> _DIRECTIVE_
Restate all of the following data exactly, keeping any images out of the copy.

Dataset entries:
========

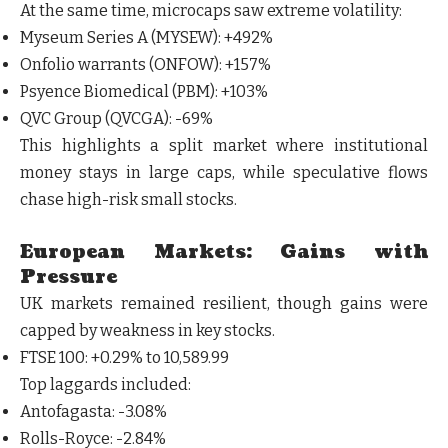
At the same time, microcaps saw extreme volatility:
Myseum Series A (MYSEW)
: +492%
Onfolio warrants (ONFOW)
: +157%
Psyence Biomedical (PBM)
: +103%
QVC Group (QVCGA)
: -69%
This highlights a split market where
institutional
money stays in large caps, while speculative flows
chase high-risk small stocks
.
European Markets: Gains with
Pressure
UK markets remained resilient, though gains were
capped by weakness in key stocks.
FTSE 100
: +0.29% to 10,589.99
Top laggards included:
Antofagasta
: -3.08%
Rolls-Royce
: -2.84%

========

> _RESPONSE BELOW_
At the same time, microcaps saw extreme volatility:
Myseum Series A (MYSEW)
: +492%
Onfolio warrants (ONFOW)
: +157%
Psyence Biomedical (PBM)
: +103%
QVC Group (QVCGA)
: -69%
This highlights a split market where
institutional
money stays in large caps, while speculative flows
chase high-risk small stocks
.
European Markets: Gains with
Pressure
UK markets remained resilient, though gains were
capped by weakness in key stocks.
FTSE 100
: +0.29% to 10,589.99
Top laggards included:
Antofagasta
: -3.08%
Rolls-Royce
: -2.84%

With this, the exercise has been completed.